_Instructions to follow:_ For this exercise, print all of the entries exactly as given.

--*--

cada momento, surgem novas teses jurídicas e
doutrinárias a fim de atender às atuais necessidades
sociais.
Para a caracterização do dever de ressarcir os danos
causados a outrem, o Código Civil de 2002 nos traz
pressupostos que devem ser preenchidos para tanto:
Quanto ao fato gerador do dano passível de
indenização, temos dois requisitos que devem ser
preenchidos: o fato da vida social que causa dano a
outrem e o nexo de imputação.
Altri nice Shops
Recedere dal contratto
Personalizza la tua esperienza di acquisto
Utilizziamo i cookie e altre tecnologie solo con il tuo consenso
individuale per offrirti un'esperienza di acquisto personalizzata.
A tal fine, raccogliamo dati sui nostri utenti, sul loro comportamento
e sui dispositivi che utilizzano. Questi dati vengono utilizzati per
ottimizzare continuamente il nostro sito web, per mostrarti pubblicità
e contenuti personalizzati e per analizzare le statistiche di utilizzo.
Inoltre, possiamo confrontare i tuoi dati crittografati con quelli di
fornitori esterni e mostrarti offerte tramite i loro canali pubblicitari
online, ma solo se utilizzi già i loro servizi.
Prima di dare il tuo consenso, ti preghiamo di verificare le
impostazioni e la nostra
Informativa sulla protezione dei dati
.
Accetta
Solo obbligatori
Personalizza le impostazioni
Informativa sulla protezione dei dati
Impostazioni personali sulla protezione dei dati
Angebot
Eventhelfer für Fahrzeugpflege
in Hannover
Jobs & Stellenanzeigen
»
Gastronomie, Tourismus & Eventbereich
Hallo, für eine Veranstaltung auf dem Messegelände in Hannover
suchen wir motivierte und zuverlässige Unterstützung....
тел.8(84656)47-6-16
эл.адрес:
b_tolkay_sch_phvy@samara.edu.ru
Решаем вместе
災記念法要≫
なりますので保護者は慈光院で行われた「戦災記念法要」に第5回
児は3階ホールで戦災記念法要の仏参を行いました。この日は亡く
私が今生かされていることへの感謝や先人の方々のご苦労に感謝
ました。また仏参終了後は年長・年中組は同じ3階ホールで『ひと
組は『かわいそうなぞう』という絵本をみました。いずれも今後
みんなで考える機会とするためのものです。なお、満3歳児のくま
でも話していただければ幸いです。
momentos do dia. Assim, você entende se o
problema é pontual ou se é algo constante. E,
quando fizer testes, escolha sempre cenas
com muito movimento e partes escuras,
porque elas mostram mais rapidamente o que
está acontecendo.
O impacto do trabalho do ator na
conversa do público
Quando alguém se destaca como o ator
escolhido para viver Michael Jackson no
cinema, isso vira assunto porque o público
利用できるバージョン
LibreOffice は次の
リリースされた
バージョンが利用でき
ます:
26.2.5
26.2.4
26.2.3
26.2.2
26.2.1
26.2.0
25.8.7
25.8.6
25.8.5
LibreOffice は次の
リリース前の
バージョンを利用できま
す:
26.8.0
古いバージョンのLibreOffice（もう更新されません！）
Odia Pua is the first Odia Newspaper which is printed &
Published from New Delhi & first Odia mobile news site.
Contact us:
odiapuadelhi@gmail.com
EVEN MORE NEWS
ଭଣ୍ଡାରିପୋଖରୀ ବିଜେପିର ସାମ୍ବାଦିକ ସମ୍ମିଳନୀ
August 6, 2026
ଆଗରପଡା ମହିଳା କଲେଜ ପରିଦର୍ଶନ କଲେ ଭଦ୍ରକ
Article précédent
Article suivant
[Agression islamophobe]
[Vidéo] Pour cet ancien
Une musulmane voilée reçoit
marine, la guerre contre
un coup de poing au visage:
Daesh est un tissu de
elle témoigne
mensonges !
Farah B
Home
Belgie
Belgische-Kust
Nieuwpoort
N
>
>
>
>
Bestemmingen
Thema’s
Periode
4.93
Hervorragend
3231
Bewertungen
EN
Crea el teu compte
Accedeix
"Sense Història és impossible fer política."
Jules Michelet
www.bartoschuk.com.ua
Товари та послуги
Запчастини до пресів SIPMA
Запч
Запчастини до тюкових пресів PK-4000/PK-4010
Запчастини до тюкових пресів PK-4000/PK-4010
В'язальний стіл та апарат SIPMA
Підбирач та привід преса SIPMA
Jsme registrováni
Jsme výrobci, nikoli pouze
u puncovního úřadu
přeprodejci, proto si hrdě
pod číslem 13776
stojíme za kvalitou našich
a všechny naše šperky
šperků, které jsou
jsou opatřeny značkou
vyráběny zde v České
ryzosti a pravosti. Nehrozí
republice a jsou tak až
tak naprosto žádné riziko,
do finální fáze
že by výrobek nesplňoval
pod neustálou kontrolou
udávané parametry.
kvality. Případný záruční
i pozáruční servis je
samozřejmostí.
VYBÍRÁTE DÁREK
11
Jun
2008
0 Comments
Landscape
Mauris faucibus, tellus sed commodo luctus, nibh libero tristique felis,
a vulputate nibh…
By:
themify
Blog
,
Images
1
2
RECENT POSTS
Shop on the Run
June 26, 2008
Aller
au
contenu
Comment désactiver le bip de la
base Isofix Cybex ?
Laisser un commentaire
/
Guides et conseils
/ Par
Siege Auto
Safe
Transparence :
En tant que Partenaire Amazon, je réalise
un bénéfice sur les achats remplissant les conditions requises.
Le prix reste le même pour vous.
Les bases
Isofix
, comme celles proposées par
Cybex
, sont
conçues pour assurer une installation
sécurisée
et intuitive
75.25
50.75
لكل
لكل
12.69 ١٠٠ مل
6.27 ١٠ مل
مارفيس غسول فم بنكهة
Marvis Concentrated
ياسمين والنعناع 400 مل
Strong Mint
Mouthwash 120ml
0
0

--*--

_Exercise output:_
cada momento, surgem novas teses jurídicas e
doutrinárias a fim de atender às atuais necessidades
sociais.
Para a caracterização do dever de ressarcir os danos
causados a outrem, o Código Civil de 2002 nos traz
pressupostos que devem ser preenchidos para tanto:
Quanto ao fato gerador do dano passível de
indenização, temos dois requisitos que devem ser
preenchidos: o fato da vida social que causa dano a
outrem e o nexo de imputação.
Altri nice Shops
Recedere dal contratto
Personalizza la tua esperienza di acquisto
Utilizziamo i cookie e altre tecnologie solo con il tuo consenso
individuale per offrirti un'esperienza di acquisto personalizzata.
A tal fine, raccogliamo dati sui nostri utenti, sul loro comportamento
e sui dispositivi che utilizzano. Questi dati vengono utilizzati per
ottimizzare continuamente il nostro sito web, per mostrarti pubblicità
e contenuti personalizzati e per analizzare le statistiche di utilizzo.
Inoltre, possiamo confrontare i tuoi dati crittografati con quelli di
fornitori esterni e mostrarti offerte tramite i loro canali pubblicitari
online, ma solo se utilizzi già i loro servizi.
Prima di dare il tuo consenso, ti preghiamo di verificare le
impostazioni e la nostra
Informativa sulla protezione dei dati
.
Accetta
Solo obbligatori
Personalizza le impostazioni
Informativa sulla protezione dei dati
Impostazioni personali sulla protezione dei dati
Angebot
Eventhelfer für Fahrzeugpflege
in Hannover
Jobs & Stellenanzeigen
»
Gastronomie, Tourismus & Eventbereich
Hallo, für eine Veranstaltung auf dem Messegelände in Hannover
suchen wir motivierte und zuverlässige Unterstützung....
тел.8(84656)47-6-16
эл.адрес:
b_tolkay_sch_phvy@samara.edu.ru
Решаем вместе
災記念法要≫
なりますので保護者は慈光院で行われた「戦災記念法要」に第5回
児は3階ホールで戦災記念法要の仏参を行いました。この日は亡く
私が今生かされていることへの感謝や先人の方々のご苦労に感謝
ました。また仏参終了後は年長・年中組は同じ3階ホールで『ひと
組は『かわいそうなぞう』という絵本をみました。いずれも今後
みんなで考える機会とするためのものです。なお、満3歳児のくま
でも話していただければ幸いです。
momentos do dia. Assim, você entende se o
problema é pontual ou se é algo constante. E,
quando fizer testes, escolha sempre cenas
com muito movimento e partes escuras,
porque elas mostram mais rapidamente o que
está acontecendo.
O impacto do trabalho do ator na
conversa do público
Quando alguém se destaca como o ator
escolhido para viver Michael Jackson no
cinema, isso vira assunto porque o público
利用できるバージョン
LibreOffice は次の
リリースされた
バージョンが利用でき
ます:
26.2.5
26.2.4
26.2.3
26.2.2
26.2.1
26.2.0
25.8.7
25.8.6
25.8.5
LibreOffice は次の
リリース前の
バージョンを利用できま
す:
26.8.0
古いバージョンのLibreOffice（もう更新されません！）
Odia Pua is the first Odia Newspaper which is printed &
Published from New Delhi & first Odia mobile news site.
Contact us:
odiapuadelhi@gmail.com
EVEN MORE NEWS
ଭଣ୍ଡାରିପୋଖରୀ ବିଜେପିର ସାମ୍ବାଦିକ ସମ୍ମିଳନୀ
August 6, 2026
ଆଗରପଡା ମହିଳା କଲେଜ ପରିଦର୍ଶନ କଲେ ଭଦ୍ରକ
Article précédent
Article suivant
[Agression islamophobe]
[Vidéo] Pour cet ancien
Une musulmane voilée reçoit
marine, la guerre contre
un coup de poing au visage:
Daesh est un tissu de
elle témoigne
mensonges !
Farah B
Home
Belgie
Belgische-Kust
Nieuwpoort
N
>
>
>
>
Bestemmingen
Thema’s
Periode
4.93
Hervorragend
3231
Bewertungen
EN
Crea el teu compte
Accedeix
"Sense Història és impossible fer política."
Jules Michelet
www.bartoschuk.com.ua
Товари та послуги
Запчастини до пресів SIPMA
Запч
Запчастини до тюкових пресів PK-4000/PK-4010
Запчастини до тюкових пресів PK-4000/PK-4010
В'язальний стіл та апарат SIPMA
Підбирач та привід преса SIPMA
Jsme registrováni
Jsme výrobci, nikoli pouze
u puncovního úřadu
přeprodejci, proto si hrdě
pod číslem 13776
stojíme za kvalitou našich
a všechny naše šperky
šperků, které jsou
jsou opatřeny značkou
vyráběny zde v České
ryzosti a pravosti. Nehrozí
republice a jsou tak až
tak naprosto žádné riziko,
do finální fáze
že by výrobek nesplňoval
pod neustálou kontrolou
udávané parametry.
kvality. Případný záruční
i pozáruční servis je
samozřejmostí.
VYBÍRÁTE DÁREK
11
Jun
2008
0 Comments
Landscape
Mauris faucibus, tellus sed commodo luctus, nibh libero tristique felis,
a vulputate nibh…
By:
themify
Blog
,
Images
1
2
RECENT POSTS
Shop on the Run
June 26, 2008
Aller
au
contenu
Comment désactiver le bip de la
base Isofix Cybex ?
Laisser un commentaire
/
Guides et conseils
/ Par
Siege Auto
Safe
Transparence :
En tant que Partenaire Amazon, je réalise
un bénéfice sur les achats remplissant les conditions requises.
Le prix reste le même pour vous.
Les bases
Isofix
, comme celles proposées par
Cybex
, sont
conçues pour assurer une installation
sécurisée
et intuitive
75.25
50.75
لكل
لكل
12.69 ١٠٠ مل
6.27 ١٠ مل
مارفيس غسول فم بنكهة
Marvis Concentrated
ياسمين والنعناع 400 مل
Strong Mint
Mouthwash 120ml
0
0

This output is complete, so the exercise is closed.